20. Navigating Arrays in Google BigQuery
Navigating Arrays in Google BigQuery
Introduction
In Google BigQuery, arrays provide a versatile way to store and manipulate sets of values within a single row. Arrays can greatly simplify data structures and are a powerful tool in the hands of SQL practitioners. This article will introduce you to arrays in BigQuery, demonstrate how to work with them, and offer practical examples to enhance your understanding.
Cloud Next'18 Video:
What is an Array in BigQuery?
An array is a data type in BigQuery that stores an ordered list of elements, all of which have the same data type. Arrays are particularly useful when dealing with multiple values that are naturally related but need to be contained within a single row.

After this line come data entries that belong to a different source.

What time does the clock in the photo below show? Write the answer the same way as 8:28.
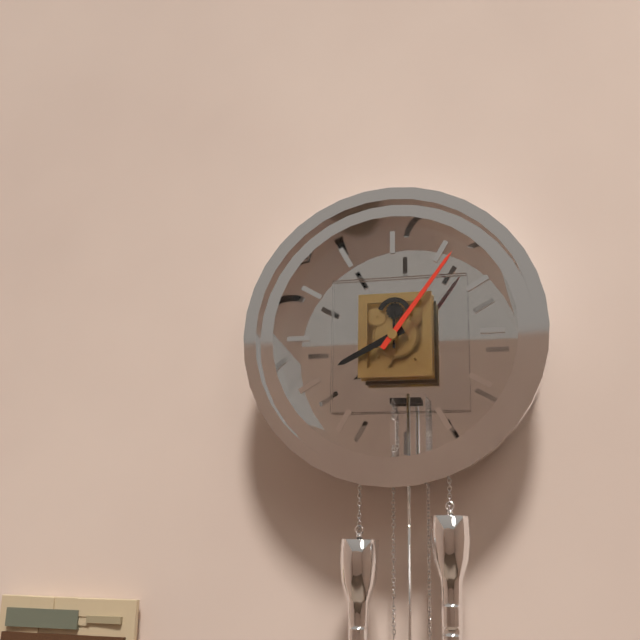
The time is 8:06
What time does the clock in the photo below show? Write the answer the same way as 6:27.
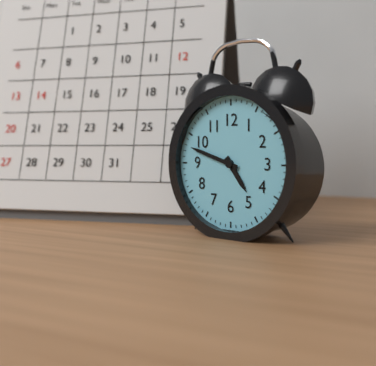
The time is 4:48
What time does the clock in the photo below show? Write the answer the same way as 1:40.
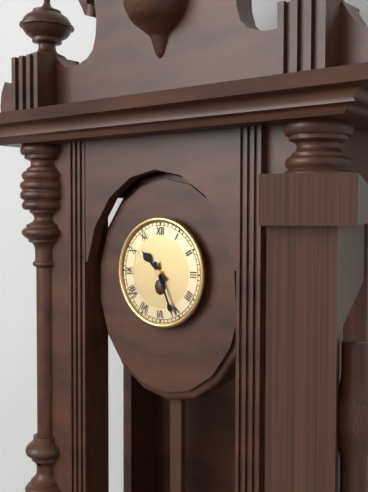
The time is 10:26
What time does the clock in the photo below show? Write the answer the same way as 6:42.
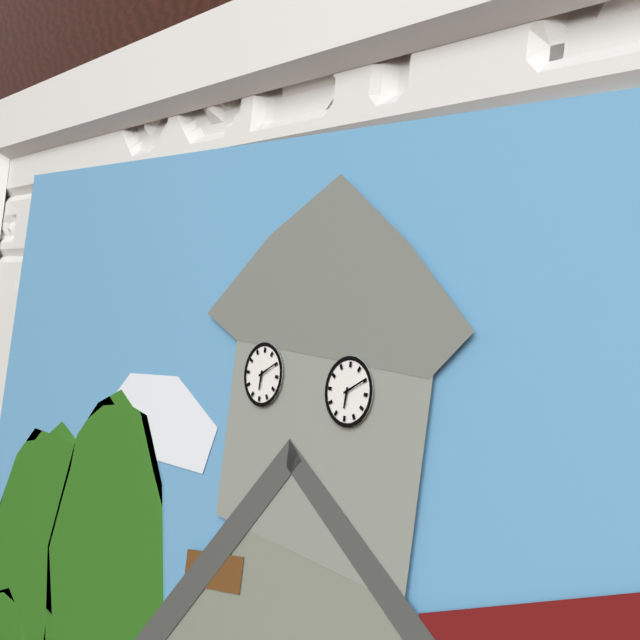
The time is 6:10
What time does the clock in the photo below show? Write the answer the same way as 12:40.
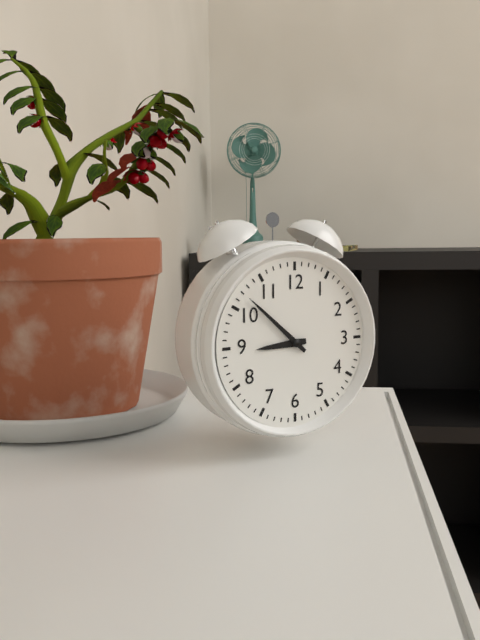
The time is 8:52
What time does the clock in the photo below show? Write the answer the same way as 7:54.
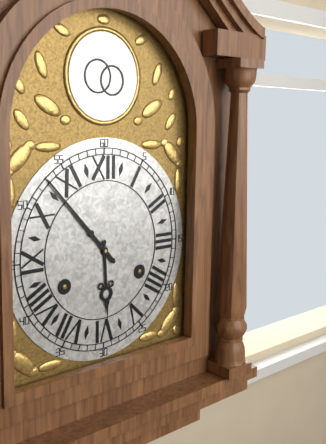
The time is 5:53
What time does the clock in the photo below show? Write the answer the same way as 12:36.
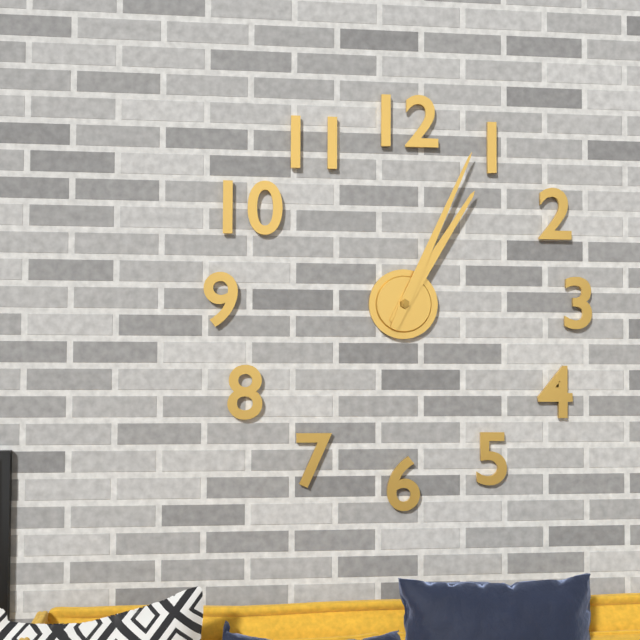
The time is 1:04
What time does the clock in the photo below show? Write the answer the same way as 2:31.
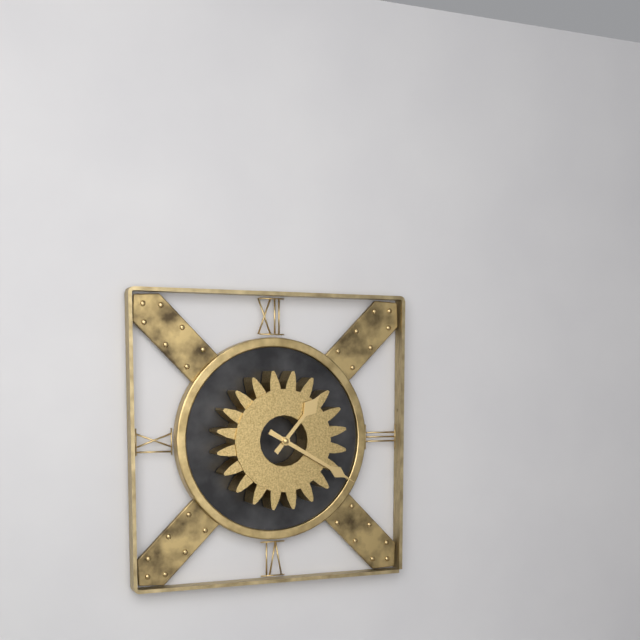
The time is 1:20
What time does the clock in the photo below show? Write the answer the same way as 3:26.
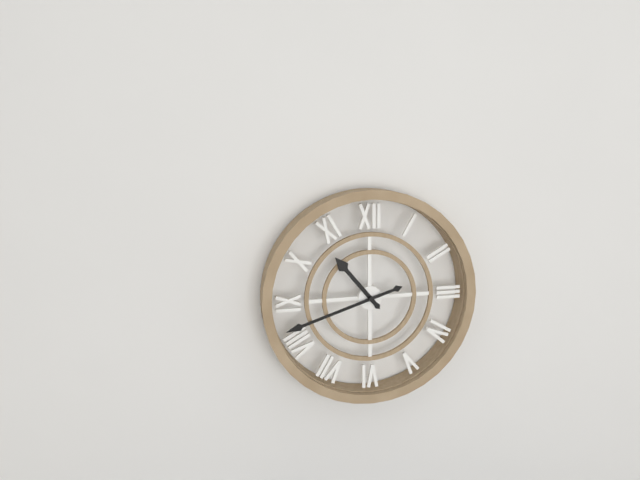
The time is 10:42
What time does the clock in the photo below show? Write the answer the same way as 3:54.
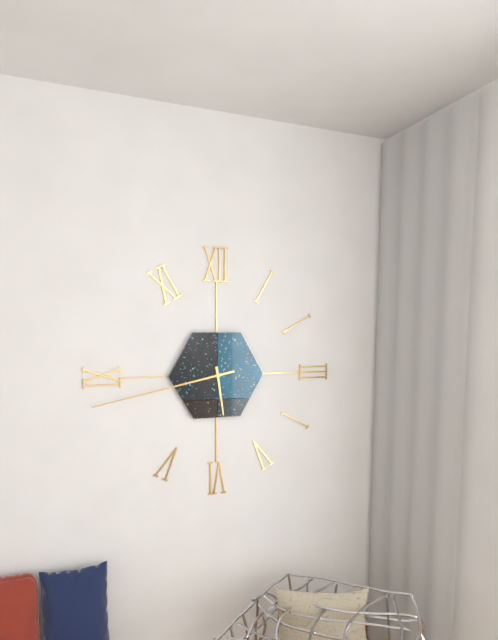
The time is 5:43
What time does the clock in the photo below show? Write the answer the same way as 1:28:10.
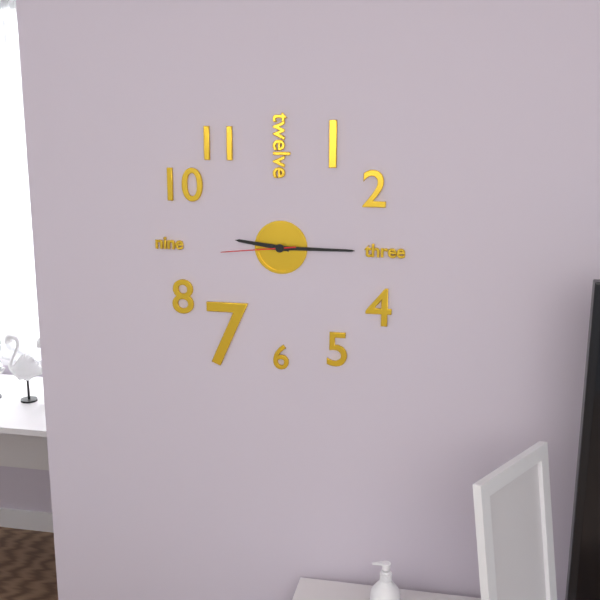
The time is 9:15:44
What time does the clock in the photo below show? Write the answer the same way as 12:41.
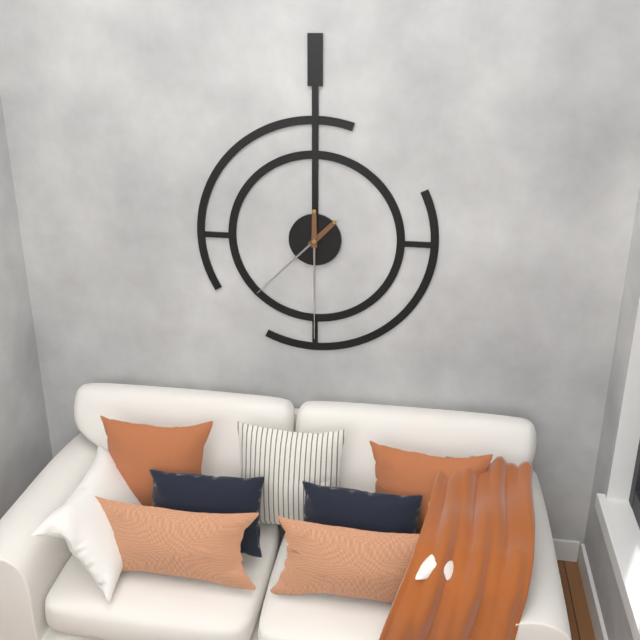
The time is 7:30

Creating and Storing Arrays
Arrays in BigQuery can be created and populated in several ways. Here's a simple example:
CREATE TABLE
project.dataset.table (
id INT64,
tags ARRAY<STRING>
);
This table has a column tags
that holds an array of strings. You can insert data into this table as follows:
INSERT INTO
project.dataset.table
(id, tags)
VALUES
(1, ["bigquery", "sql", "arrays"]);
Querying Arrays
Querying arrays involves understanding how to access the individual elements and manipulate them. You can use the UNNEST
function to expand an array into a set of rows:
SELECT
id, tag
FROM
project.dataset.table,
UNNEST(tags) AS tag;
This query will return a separate row for each element in the tags
array.
Array Functions and Operators
BigQuery provides several functions and operators to work with arrays. For instance, you can find the length of an array using ARRAY_LENGTH()
:
SELECT
ARRAY_LENGTH(tags)
FROM
project.dataset.table;
Complex Array Manipulation
Arrays can also be nested, allowing for more complex data structures. You can query nested arrays or even arrays of structs. The key is to use UNNEST
at the appropriate level and efficiently access the nested data.
Example:
SELECT
id, tag_detail.tag
FROM
project.dataset.table,
UNNEST(tags_detail) AS tag_detail;
Here, tags_detail
could be an array of structs, and you're accessing a field tag
within each struct.
Conclusion
Arrays in Google BigQuery offer a flexible way to handle multiple related data items within a single row. By learning how to create, query, and manipulate arrays, you can significantly enhance your SQL querying capabilities in BigQuery. Whether it's simple lists or more complex nested structures, arrays are a potent tool for effective data analysis in BigQuery.
Array Function Examples in Google BigQuery:
-
ARRAY_LENGTH()
- Returns the number of elements in the array.
- Example:
SELECT ARRAY_LENGTH(tags) FROM project.dataset.table;
-
ARRAY_CONCAT()
- Concatenates two or more arrays to form a single array.
- Example:
SELECT ARRAY_CONCAT(array1, array2) FROM project.dataset.table;
-
ARRAY_TO_STRING()
- Converts an array into a string, with elements separated by a specified delimiter.
- Example:
SELECT ARRAY_TO_STRING(tags, ', ') FROM project.dataset.table;
-
ARRAY_REVERSE()
- Returns an array with the elements in reverse order.
- Example:
SELECT ARRAY_REVERSE(tags) FROM project.dataset.table;
-
ARRAY_AGG()
- Aggregates values into an array.
- Example:
SELECT ARRAY_AGG(column_name) FROM project.dataset.table GROUP BY group_column;
-
UNNEST()
- Expands an array into a set of rows. Often used in a
FROM
clause orJOIN
. - Example:
SELECT id, tag FROM project.dataset.table, UNNEST(tags) as tag;
- Expands an array into a set of rows. Often used in a
-
ARRAY_CONTAINS()
- Returns
TRUE
if the array contains a certain element. - Example:
SELECT ARRAY_CONTAINS(tags, 'bigquery') FROM project.dataset.table;
- Returns
-
GENERATE_ARRAY()
- Generates an array of integers from a start value to an end value with an optional step.
- Example:
SELECT GENERATE_ARRAY(1, 5) AS number_array;
- creates an array[1, 2, 3, 4, 5]
.
-
ARRAY(SELECT ...)
- Creates an array from a subquery's result.
- Example:
SELECT ARRAY(SELECT column FROM project.dataset.other_table) FROM project.dataset.table;
-
SAFE_OFFSET() and SAFE_ORDINAL()
SAFE_OFFSET(N)
returns the element at the zero-based positionn
,NULL
if out of bounds.SAFE_ORDINAL(N)
returns the element at the one-based positionn
,NULL
if out of bounds.- Example:
SELECT tags[SAFE_OFFSET(1)] FROM project.dataset.table;
These functions enable a wide range of operations on arrays in BigQuery, from simple transformations to complex aggregations and expansions. They are essential tools for efficiently handling array data types in your queries.